Lady Gertrude smiled, a sad, pitying smile. If she had smirked, or laughed, Kate would have known she did indeed lie. Or that her words were a mere figment of the madness of an elderly mind, as when she had first called Kate by the name of Eleanor. But her eyes—so dark and shining, sunk deep into her lined face—were clear and steady. They were eyes that had spent decades watching everything, knowing everything, saying nothing.
Until now.
Aye. Kate knew, deeply and instinctively, that Lady Gertrude told her the truth. Kate’s own mother, the mother she had never known and always dreamed of, was the bastard sister of Queen Anne Boleyn.
Suddenly dizzy, Kate fell back against the bolsters and closed her eyes. Her whole past, the past she had imagined, anyway, seemed to shatter like the stained-glass windows of Queen Mary’s old-religion churches. The shards, sparkling green, red, blue, yellow, exploded outward and scattered, landing in a pattern of chaos. She could make no sense of it.

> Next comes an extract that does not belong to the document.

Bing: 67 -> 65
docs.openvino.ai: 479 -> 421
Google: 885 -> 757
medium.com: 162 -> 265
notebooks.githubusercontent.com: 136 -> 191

“’Tis well, my dear, I promise,” Lady Gertrude said, so horribly gentle. Kate felt Lady Gertrude’s trembling hands smooth the blankets over her shoulders and tuck them around her. The soft gesture made her want to cry. “I loved your mother like she was my own daughter, just as she would have loved you. She would never want the truth to hurt you, but to set you free. To help you know her, and yourself.”

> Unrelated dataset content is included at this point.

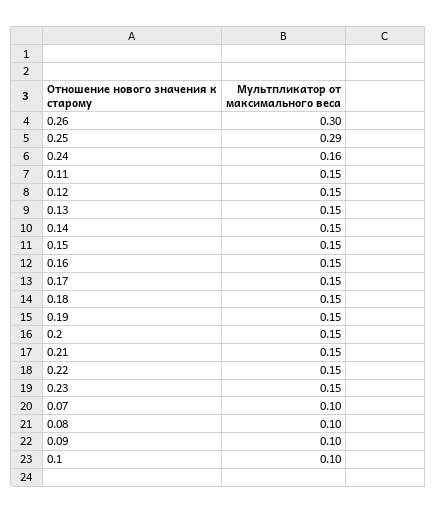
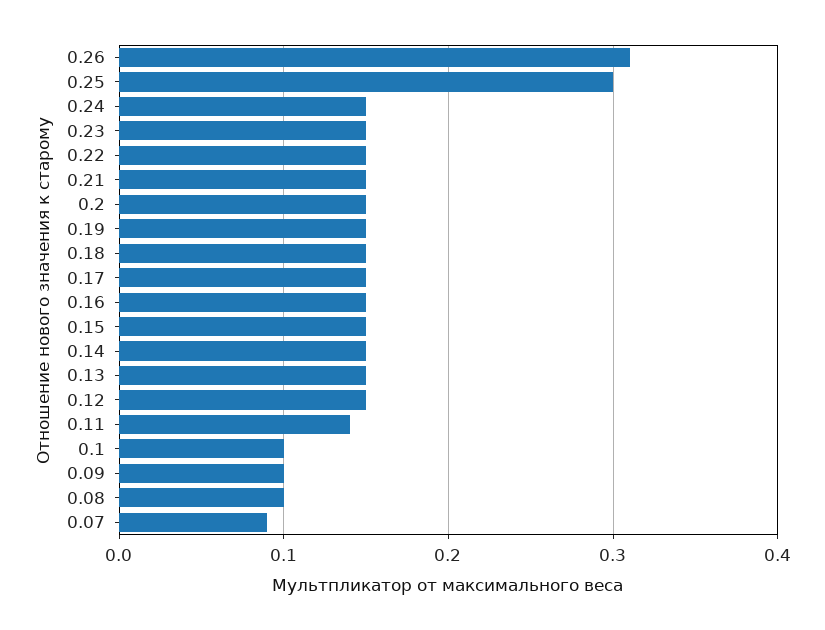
0.26: 0.3 -> 0.31
0.25: 0.29 -> 0.3
0.24: 0.16 -> 0.15
0.11: 0.15 -> 0.14
0.07: 0.1 -> 0.09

Kate opened her eyes and stared up again at the dark blue of her bed-curtains. They were like the water, but this time instead of drowning in it she could break free of its hold. Free of the past. If she wanted to. If she was strong enough.
And Kate suddenly realized she was strong enough. She had survived murderers, twice. She had survived the merciless, careless river. She had helped the queen. Queen Elizabeth, who was now closer to her than she ever could have imagined.